'NEOLIN' HONORS LENAPE TRADITION: BISON-TENNIAL PROJECT ENRICHES PUBLIC ART COLLECTION
Muncie’s storied collection of public art expanded in October with the addition of a colorful fiberglass bison decorated in the Lenape Indian tradition. Named Neolin—the Lenape word for “enlightened one”—the 5’ x 8’ bison is part of an ambitious initiative that commemorated Indiana’s 200th anniversary.
The project was conceived by the Indiana Association of United Ways in partnership with Indiana’s Bicentennial Commission. All 92 of the state’s counties had the opportunity to purchase, decorate and display multiple bison as tributes to the past. To date, more than 130 bison replicas now dot the Hoosier landscape. With support from a Community Foundation grant, one of them is situated on the grounds of Tuhey Park where Wheeling Avenue and White River Boulevard intersect. Neolin serves to welcome visitors to downtown Muncie.
“It’s a fitting location because you can see the bison from the road as you drive past the park,” says Jenni Marsh, president and chief executive officer of United Way of Delaware County. “The beautiful grasses on the property suggest a natural habitat. It’s also close to the bend in the river where the Lenape once settled.”
To oversee the local project, Marsh recruited a committee that solicited design proposals and selected a winner. The competition came down to two exemplary submissions with Denise King’s Lenape concept emerging as winner. “Denise had done significant research on the history of Delaware County and specifically the Native American influence,” explains Sherri Contos, executive director of Muncie Arts and Culture Council and a member of the committee. “She incorporated Lenape beadwork designs that were distinctively unique to Delaware County.”
Contos helped locate a temporary studio on South Walnut Street where passersby could view the project as it took shape over three and a half months. “The storefront had a large picture window,” says King. “I also left the door open for people to stop by, take selfies, ask about Lenape and talk while I was painting. It was a great way to connect with the public.”
In an effort to engage students in the project, the committee launched a name-the-bison competition and opened it to fourth graders throughout the county. More than 300 entries poured in. The winning entry was announced at a celebration in Muncie Fieldhouse where the bison was unveiled to an audience of 1,000 students. “The kids were able to examine the bison up close and watch as the Bicentennial Relay runner circled around it,” recalls King.
Before Neolin assumed its permanent place at Tuhey Park, King prepared it to withstand changes in weather. A local auto body shop applied a hard shell coat that will fortify it against freezing temperatures in the winter and ensure colors will not fade in the summer. As an added precaution, King covered the acrylic paint with a solution that will ease the task of removing graffiti. “The greatest danger is people wanting to climb on top of it,” she says.

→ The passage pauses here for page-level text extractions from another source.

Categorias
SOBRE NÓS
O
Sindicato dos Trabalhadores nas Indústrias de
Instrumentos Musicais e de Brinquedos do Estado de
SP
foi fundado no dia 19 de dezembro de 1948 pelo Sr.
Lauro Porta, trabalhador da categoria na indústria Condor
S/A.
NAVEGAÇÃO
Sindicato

Future plans call for the addition of an interpretive sign that will explain the design and the procedure that moved it from rough sketch to final design. Although the bison will not have the longevity of public art such as Appeal to the Great Spirit, installed in 1908, or Ball State’s Beneficence, dedicated in 1937, its fiberglass body should last at least 30 years. Like other examples of public art, it tells a story, invites conversation and ignites imagination.
“Not all kids have access to a museum,” says King. “Public art is important because it’s so accessible. By placing art throughout the community, it becomes approachable. It engages people, builds civic pride and makes a place very special.”